Palestinian Sound Archive by Mo’min Swaitat
This session brought forward the history of Palestinian music through deep listening and storytelling and interlinks radical historical and social movements of and through music. An archive of rare tapes and vinyl from Palestine and beyond, spanning field recordings of weddings to revolutionary tracks and synth-heavy 80s funk, as well as original acoustic and jazz albums, were played by Mo’min as he elucidates on how these recordings and/or albums have been made.
Hollows and Resonances by David Toop
Hollows, spheres, caves and chambers are the resonant, amplifying spaces out of which sound emerges and intimate listening takes place. Resonance amplifies and enhances but it also acts as both metaphor and an agent of empathy, intimacy and fellowship. David Toop’s participatory workshop explored the possibilities of using materials, objects and acoustic spheres in the pursuit of communities described by Peter Sloterdijk as “sonospheric communards.”
Love Saves the Day by Tim Lawrence
This informal session explored the sonic and social legacy of David Mancuso’s Loft, the influential invitation-only, audiophile community party that came into being on Valentine’s Day 1970, sometimes referred to as the Love Saves the Day party. Led by Tim Lawrence, the session explored the influence of David and his figuring of the Loft as a uniquely utopian space driven by music, dance, stereo sound and, for those who wanted to partake, a tab of acid. From the beginning of 1970 onwards, David made a decisive contribution to the establishment of a new form of music making or musicianship that embodied the countercultural period in a far more advanced way than many other musical genres such as acid rock and progressive rock. Why was it so important for David to reproduce sound accurately? How did the experience of listening adapt to this situation and how did it affect the modes of behaviour? Why does the Loft continue to resonate today? What are we holding on to and why?

**********

ASSIGNED TASK 1 ->
Answer these questions using the session descriptions above, giving each answer on its own line marked (a), (b) or (c).
(a) What did Mo’min Swaitat’s archive consist of?
(b) Who described the communities that David Toop’s workshop pursued as “sonospheric communards”?
(c) On what date did David Mancuso’s Loft come into being?
ASSIGNED TASK 2 -> The session descriptions above open the David Toop entry with a list of resonant, amplifying spaces out of which sound emerges. List every space named there.
ASSIGNED TASK 3 -> Carry on the session descriptions above with new text that follows their last sentence.

DATA EXCERPT ->
**********

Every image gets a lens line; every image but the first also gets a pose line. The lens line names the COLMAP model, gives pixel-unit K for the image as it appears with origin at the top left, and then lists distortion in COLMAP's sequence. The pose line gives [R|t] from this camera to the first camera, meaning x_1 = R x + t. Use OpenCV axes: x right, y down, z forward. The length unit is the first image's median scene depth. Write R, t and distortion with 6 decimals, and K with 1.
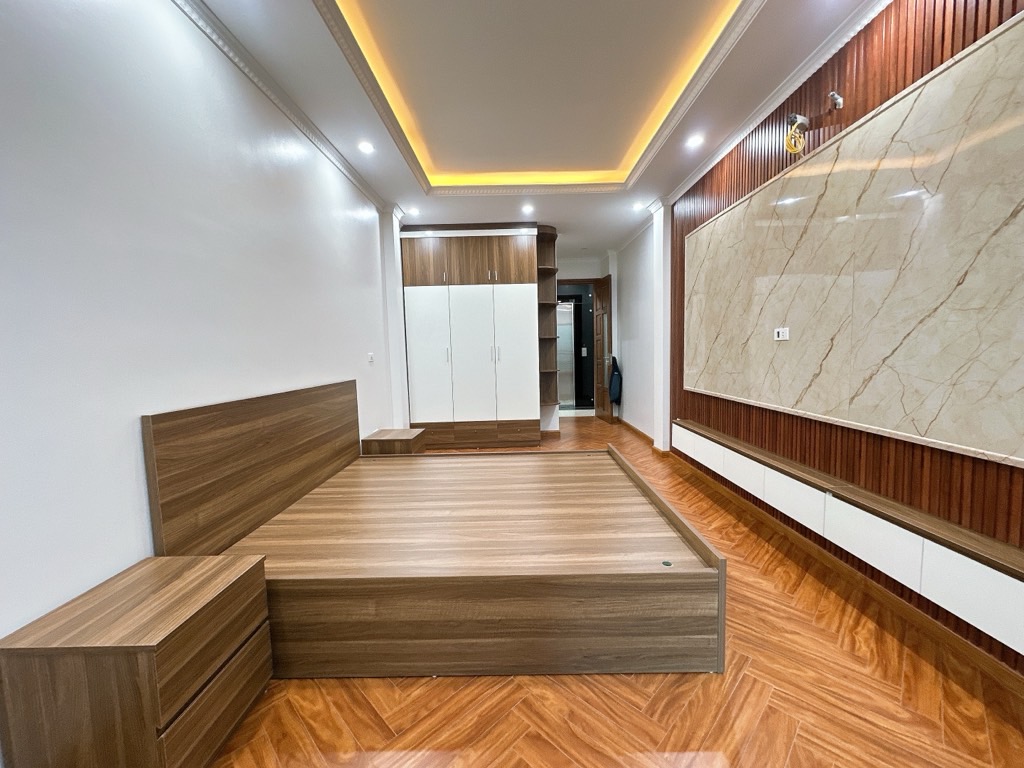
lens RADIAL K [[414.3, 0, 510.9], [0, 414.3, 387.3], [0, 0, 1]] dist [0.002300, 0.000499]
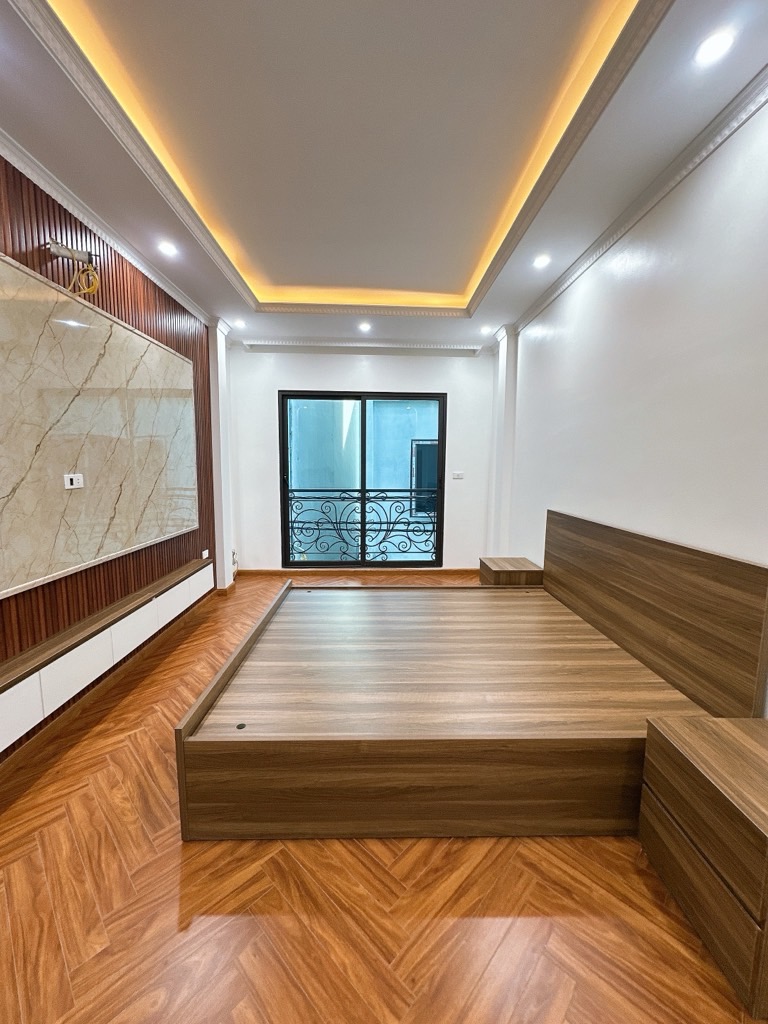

**********

TASK ANSWER 1 ->
(a) Rare tapes and vinyl from Palestine and beyond.
(b) Peter Sloterdijk.
(c) Valentine’s Day 1970.

TASK ANSWER 2 -> Hollows, spheres, caves, chambers

TASK ANSWER 3 ->
In 2023, Seeing Through Flames continues to survey different possibilities of forming solidarity through sonic epistemologies and thinks “of dubbing” as a process of witnessing, in the wake of “the original”, and of filling in historical gaps through space of sound and acoustic experimentation. Rather than seeing history as settled and static, dub moves beyond and in between what is confined to history, preserved or abandoned.
By lending an emphatic ear to relational tempos, acoustics, beats and frequencies of historical formations and sonic world-making, this season’s Seeing Through Flames brings together a pluriverse of interdependent speculations that confronts the production and writing of history to underscore a condition of possibility for solidarity, beyond ‘the event’ in history, beyond cultural specificity and its locality.